Among these records, tally each line with the word "necessary"; the answer is that number alone.

[Records excerpted from a collection]
§ §
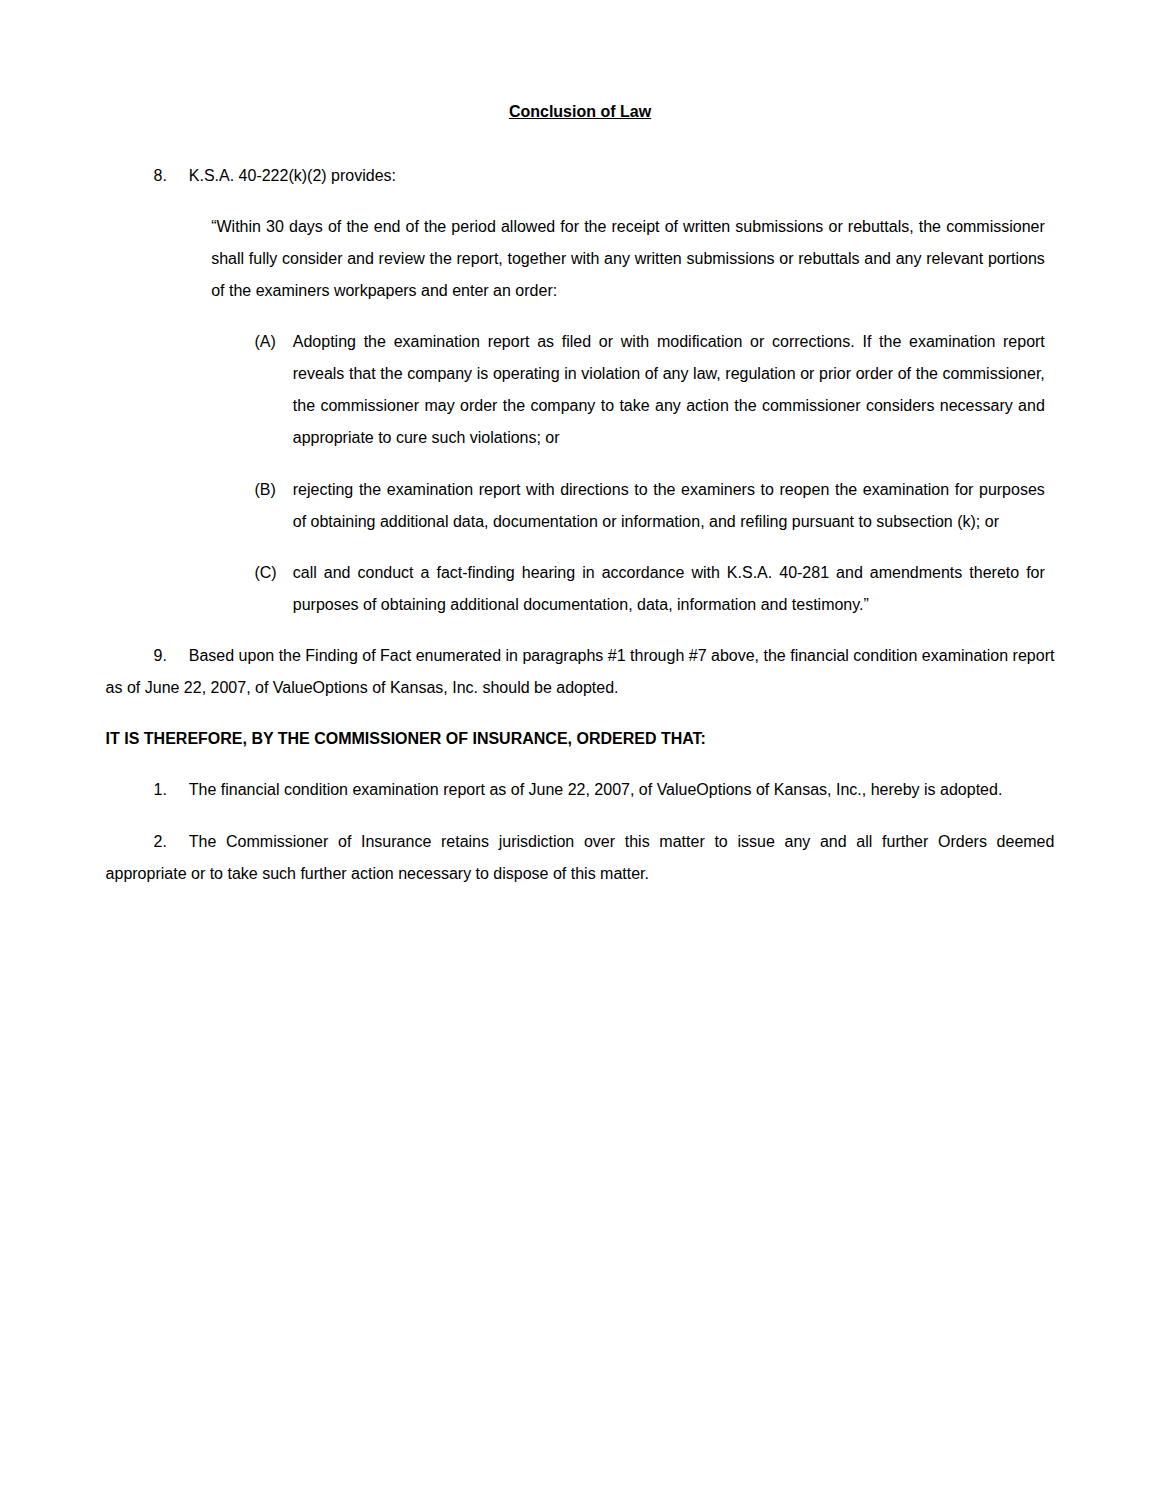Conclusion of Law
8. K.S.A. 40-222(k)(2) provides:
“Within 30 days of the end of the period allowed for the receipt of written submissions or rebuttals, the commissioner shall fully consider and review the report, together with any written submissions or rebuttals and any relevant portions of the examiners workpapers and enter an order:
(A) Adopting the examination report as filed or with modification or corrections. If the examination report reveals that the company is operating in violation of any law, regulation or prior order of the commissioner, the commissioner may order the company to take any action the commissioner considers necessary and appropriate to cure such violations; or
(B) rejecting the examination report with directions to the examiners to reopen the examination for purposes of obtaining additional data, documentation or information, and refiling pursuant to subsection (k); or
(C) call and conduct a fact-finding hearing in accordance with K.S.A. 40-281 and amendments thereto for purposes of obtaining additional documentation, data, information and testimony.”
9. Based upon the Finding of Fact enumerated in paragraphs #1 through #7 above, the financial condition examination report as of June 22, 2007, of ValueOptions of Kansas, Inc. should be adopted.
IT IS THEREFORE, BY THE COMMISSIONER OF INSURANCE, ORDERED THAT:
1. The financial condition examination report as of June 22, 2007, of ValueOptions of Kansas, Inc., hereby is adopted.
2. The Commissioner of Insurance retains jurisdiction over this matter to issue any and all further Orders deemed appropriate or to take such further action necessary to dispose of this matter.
§ §
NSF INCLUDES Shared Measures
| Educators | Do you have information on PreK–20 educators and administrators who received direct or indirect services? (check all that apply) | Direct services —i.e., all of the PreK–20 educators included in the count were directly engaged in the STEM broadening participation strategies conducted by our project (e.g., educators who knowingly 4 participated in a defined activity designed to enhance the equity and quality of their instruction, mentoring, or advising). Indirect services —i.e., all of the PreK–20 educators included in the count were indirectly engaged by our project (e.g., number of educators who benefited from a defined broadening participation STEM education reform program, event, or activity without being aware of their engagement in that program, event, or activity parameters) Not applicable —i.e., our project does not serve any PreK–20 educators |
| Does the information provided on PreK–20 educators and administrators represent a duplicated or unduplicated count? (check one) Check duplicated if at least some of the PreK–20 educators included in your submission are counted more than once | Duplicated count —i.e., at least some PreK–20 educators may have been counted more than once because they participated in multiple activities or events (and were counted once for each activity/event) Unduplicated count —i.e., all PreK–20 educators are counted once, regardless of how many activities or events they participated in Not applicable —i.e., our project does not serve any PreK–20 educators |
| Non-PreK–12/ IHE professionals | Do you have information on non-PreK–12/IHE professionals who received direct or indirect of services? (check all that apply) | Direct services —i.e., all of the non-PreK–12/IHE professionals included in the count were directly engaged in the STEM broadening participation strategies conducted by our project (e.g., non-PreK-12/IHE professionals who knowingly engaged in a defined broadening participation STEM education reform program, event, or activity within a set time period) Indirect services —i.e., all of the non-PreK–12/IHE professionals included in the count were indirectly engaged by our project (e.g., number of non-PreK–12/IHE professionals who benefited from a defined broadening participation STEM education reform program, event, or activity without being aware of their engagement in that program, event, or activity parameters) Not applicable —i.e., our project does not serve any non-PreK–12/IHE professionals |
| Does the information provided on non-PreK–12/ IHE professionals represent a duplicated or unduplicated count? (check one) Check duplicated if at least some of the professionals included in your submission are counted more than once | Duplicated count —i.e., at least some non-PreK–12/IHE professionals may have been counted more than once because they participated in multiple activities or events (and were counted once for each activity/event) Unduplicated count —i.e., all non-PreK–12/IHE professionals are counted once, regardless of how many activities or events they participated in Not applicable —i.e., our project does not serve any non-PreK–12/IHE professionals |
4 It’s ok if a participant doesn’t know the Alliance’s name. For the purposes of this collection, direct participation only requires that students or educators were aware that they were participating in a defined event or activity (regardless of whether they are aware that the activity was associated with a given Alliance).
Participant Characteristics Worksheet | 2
§ §
**EXERCISE OUTPUT**
2